The US National Institute of Standards and Technology updated its digital identity guidelines. Key points relevant to password creation:

  • Minimum 8 characters (but 15+ is better and now commonly required by modern systems)
  • Check passwords against known breach databases — do not use common passwords regardless of complexity
  • Length matters more than mandatory complexity rules
  • Do not use password hints that could be guessed from public information
  • Use a password manager — reusing passwords across sites is the most common cause of account compromise

True randomness vs human-chosen passwords

When humans choose passwords, even supposedly random-seeming ones follow predictable patterns. We substitute 0 for o, 3 for e, ! for i or at the end. Cracking software accounts for these substitutions — they provide almost no additional security.

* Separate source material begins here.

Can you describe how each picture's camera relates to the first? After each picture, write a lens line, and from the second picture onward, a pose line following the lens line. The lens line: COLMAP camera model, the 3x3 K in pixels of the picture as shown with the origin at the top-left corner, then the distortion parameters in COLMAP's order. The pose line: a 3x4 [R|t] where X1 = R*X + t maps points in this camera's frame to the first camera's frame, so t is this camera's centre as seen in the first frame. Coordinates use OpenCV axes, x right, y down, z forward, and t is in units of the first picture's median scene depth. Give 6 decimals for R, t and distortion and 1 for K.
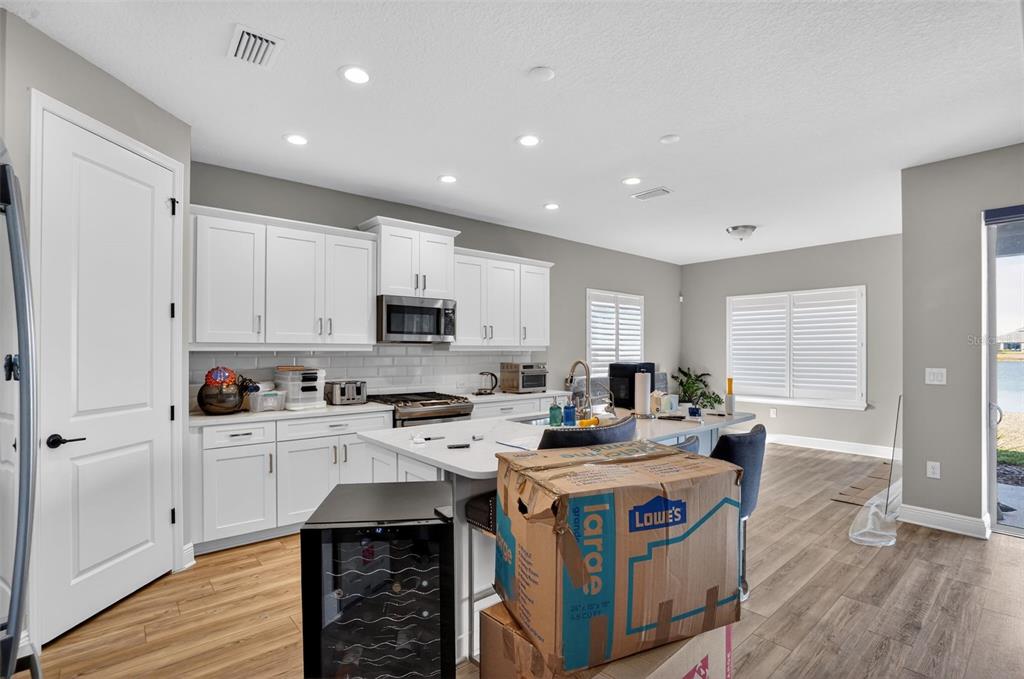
lens RADIAL K [[480.9, 0, 511.1], [0, 480.9, 347.5], [0, 0, 1]] dist [-0.058423, 0.021183]
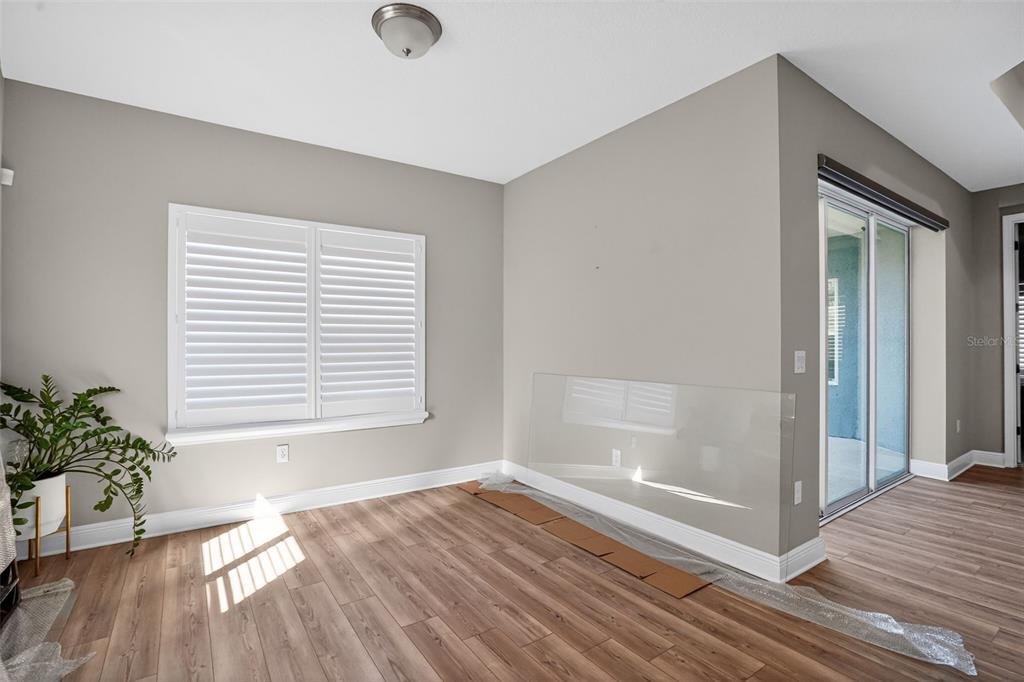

A cryptographically random password generated by software uses a hardware random number source (window.crypto.getRandomValues in browsers) that has no patterns. A 16-character cryptographically random password is vastly stronger than a 16-character human-chosen one of the same apparent complexity.

Passphrases as an alternative

A passphrase is four to six randomly chosen words: correct horse battery staple is the famous example (from xkcd comic 936). This approach works because the length creates high entropy while being memorisable. Randomly chosen words are the key — "ilovemydog2024" is predictable; "envelope circuit mustard February" is not.

What to avoid

  • Any word in any language, even with substitutions (l33t speak)
  • Your name, birthday, pet name, or any personal information
  • Keyboard patterns: qwerty, 123456, asdf
  • The site or service name in the password
  • Reusing any password across more than one account
  • Passwords shorter than 12 characters (16 is the modern minimum for anything that matters)

Password managers

The practical answer to password security is a password manager. You remember one strong master password; the manager generates and remembers unique 20+ character random passwords for every site. Bitwarden (free, open source), 1Password, and Apple Keychain are well-regarded options. With a password manager, every site gets a completely unique password — the single most effective thing you can do for account security.

Two-factor authentication

Even a strong password alone is insufficient if a site suffers a data breach that exposes hashed passwords, or if you are targeted by phishing. Enable two-factor authentication (2FA) on every account that supports it — particularly email, banking, and social media. An authenticator app (Google Authenticator, Authy) is more secure than SMS-based 2FA.

Frequently asked questions

How often should I change my passwords?

NIST no longer recommends periodic password changes unless you have reason to believe a password has been compromised. Forcing frequent changes leads to weaker passwords (users increment numbers or add a character). Instead, change passwords immediately after a known breach. Check haveibeenpwned.com to see if your email appears in known breach databases.

Is it safe to use a browser's built-in password manager?

Modern browser password managers (Chrome, Safari, Firefox, Edge) are reasonably secure — they encrypt saved passwords and sync via secure channels. They are significantly better than reusing passwords. A dedicated password manager like Bitwarden offers additional features: breach alerts, secure sharing, and cross-browser support.

What makes a password generator "cryptographically secure"?

A cryptographically secure random number generator uses hardware entropy sources that are statistically unpredictable — unlike software pseudo-random number generators (PRNG) which produce deterministic sequences. The browser-based generator linked below uses window.crypto.getRandomValues, the same source browsers use for cryptographic operations.